# Computing the DFT: how is the number of operations reduced by splitting the signal into even and odd parts?

On page 137 of "Understanding Digital Signal Processing" by R.G. Lyons I found that if I separate the standard DFT form:

$$X(m)=\sum_{n=0}^{N-1}x(n)e^{-j2\pi nm/N}\tag{4-11}$$

by odd and even components, with $$W_{N}^{nm} = e^{-j(2\pi/N) mn}$$:

$$X(m)=\sum_{n=0}^{(N/2)-1}x(2n)W_{N/2}^{nm}+W_{N}^m\sum_{n=0}^{(N/2)-1}x(2n+1)W_{N/2}^{nm}.\tag{4-15}$$ So we now have two $$N/2$$ summations whose results can be combined to give us the $$N$$-point DFT. We've reduced some of the necessary number crunching in Eq. (4-15) relative to Eq. (4-11) because the $$W$$ terms in the two summations of Eq. (4-15) are identical. There's a further benefit in breaking the $$N$$-point DFT into two parts because the upper half of the DFT outputs is easy to calculate. Consider the $$X(m+N/2)$$ output. If we plug $$m+N/2$$ in for $$m$$ in Eq. (4-15), then [followed by equation for $$X(m + N/2)$$]

I can "reduce some of the necessary number crunching, because the $$W$$ terms in the two summations are identical", which is not clear. It looks like changing the order of the addends does not change the sum, so the "number crunching" should be the same, isn't it?

In the original formula you need (approximately) $$N^2$$ complex multiplications and additions to compute all values of $$X[m]$$. In the second formula you have two DFTs of length $$N/2$$, which results in (approximately) $$2(N/2)^2$$ complex multiplications and additions. Furthermore, you need $$N$$ complex multiplications due to the term $$W_N^m$$ in the second sum, and you need $$N$$ complex additions to add the two terms. Consequently, the total number of complex multiplications and additions necessary to evaluate the second formula is (approximately) $$N+2(N/2)^2=N+N^2/2$$. Hence, for $$N>2$$ it is more efficient to split up the sum into two sums.

Note that we didn't take into account the computation of the twiddle factors $$W$$. We can assume that they are pre-computed and stored.

> Work to be completed:
Retype the DFT thread from "In the original" up to and including "pre-computed and stored.".

[Image sets with camera poses]
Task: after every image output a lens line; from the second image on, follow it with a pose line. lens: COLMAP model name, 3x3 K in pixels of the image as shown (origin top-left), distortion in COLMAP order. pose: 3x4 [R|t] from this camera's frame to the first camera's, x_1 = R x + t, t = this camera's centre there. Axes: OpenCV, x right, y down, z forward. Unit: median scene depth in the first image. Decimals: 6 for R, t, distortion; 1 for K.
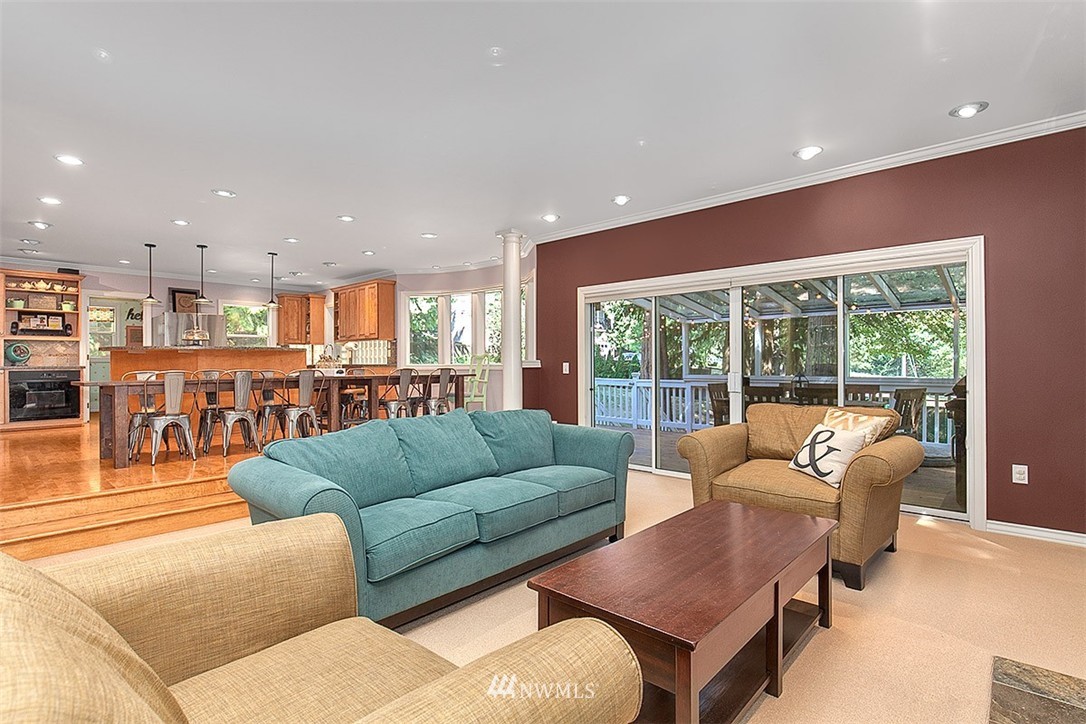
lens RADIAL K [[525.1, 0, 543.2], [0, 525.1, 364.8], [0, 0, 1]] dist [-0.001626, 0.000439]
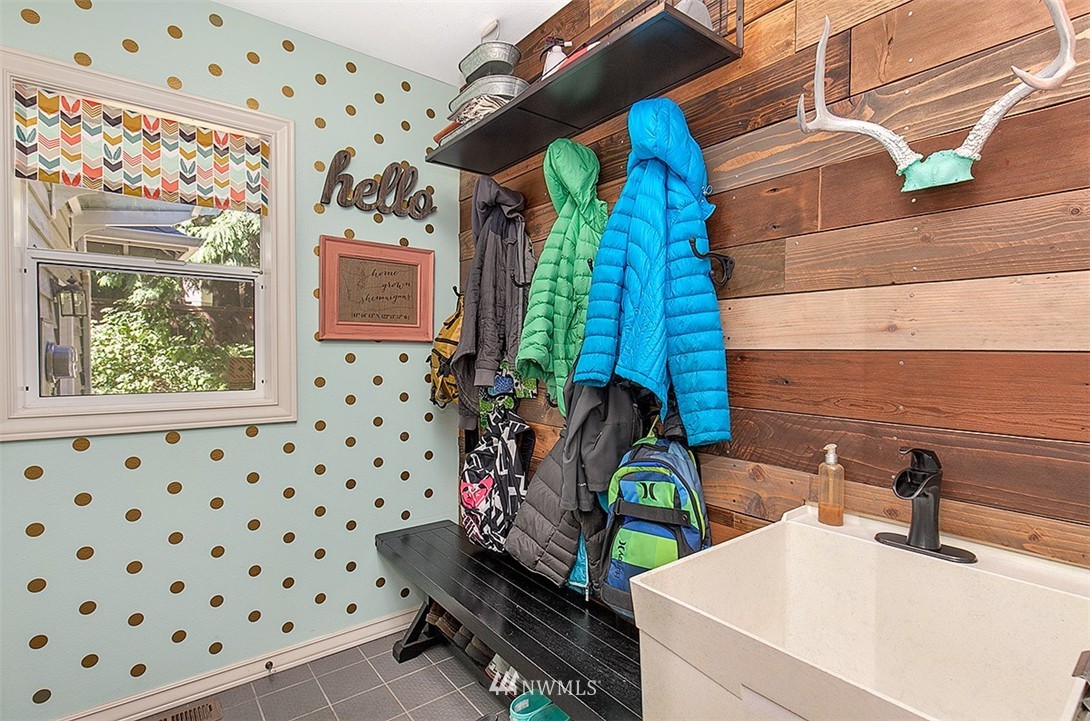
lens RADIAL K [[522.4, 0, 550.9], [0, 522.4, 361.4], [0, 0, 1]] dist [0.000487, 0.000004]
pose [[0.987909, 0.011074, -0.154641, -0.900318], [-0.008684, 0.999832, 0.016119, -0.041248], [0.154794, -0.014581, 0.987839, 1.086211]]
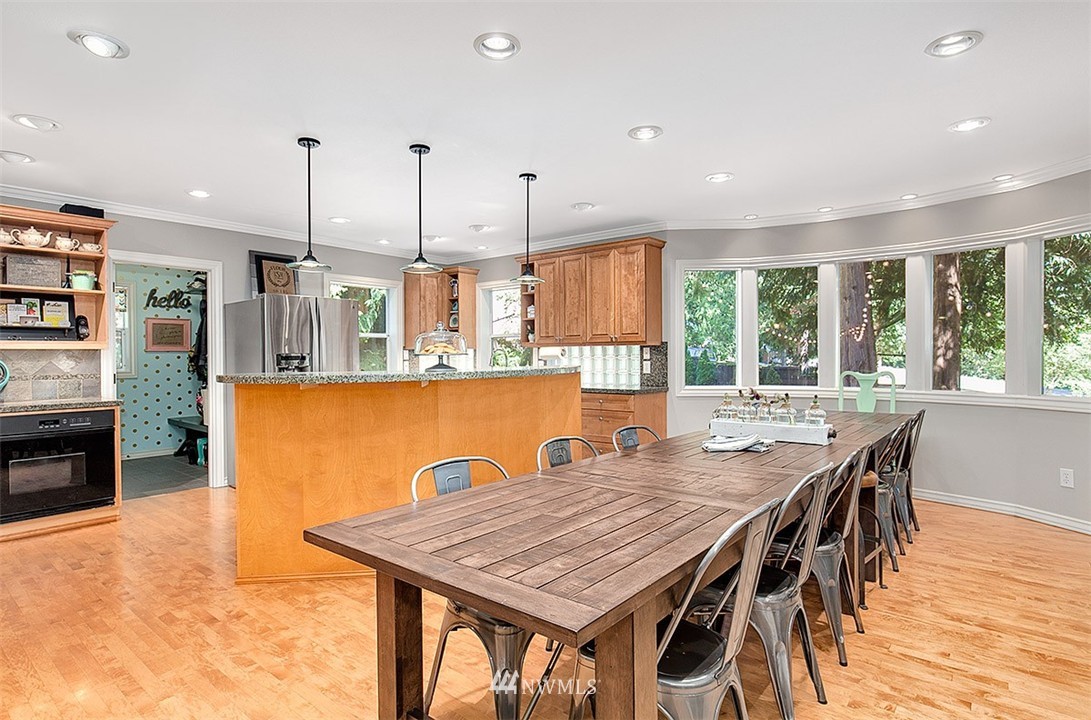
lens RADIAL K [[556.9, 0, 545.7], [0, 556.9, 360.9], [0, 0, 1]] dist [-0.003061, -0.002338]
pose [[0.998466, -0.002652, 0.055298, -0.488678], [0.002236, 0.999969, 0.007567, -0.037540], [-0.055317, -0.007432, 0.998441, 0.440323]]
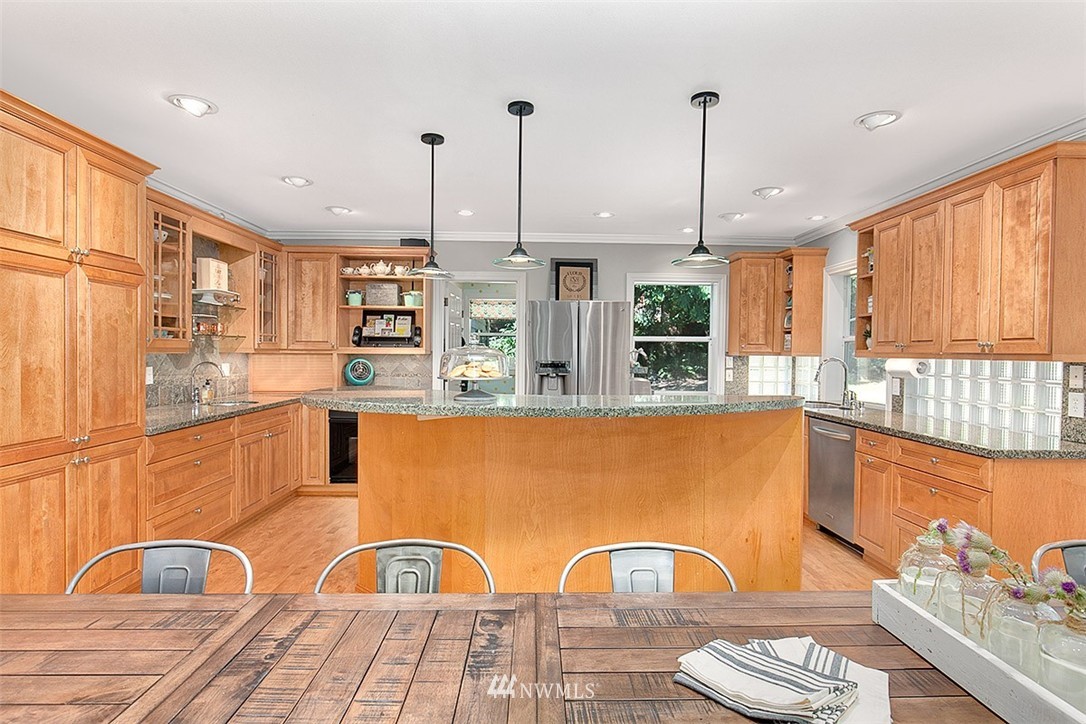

> Output for this task:
In the original formula you need (approximately) $$N^2$$ complex multiplications and additions to compute all values of $$X[m]$$. In the second formula you have two DFTs of length $$N/2$$, which results in (approximately) $$2(N/2)^2$$ complex multiplications and additions. Furthermore, you need $$N$$ complex multiplications due to the term $$W_N^m$$ in the second sum, and you need $$N$$ complex additions to add the two terms. Consequently, the total number of complex multiplications and additions necessary to evaluate the second formula is (approximately) $$N+2(N/2)^2=N+N^2/2$$. Hence, for $$N>2$$ it is more efficient to split up the sum into two sums.

Note that we didn't take into account the computation of the twiddle factors $$W$$. We can assume that they are pre-computed and stored.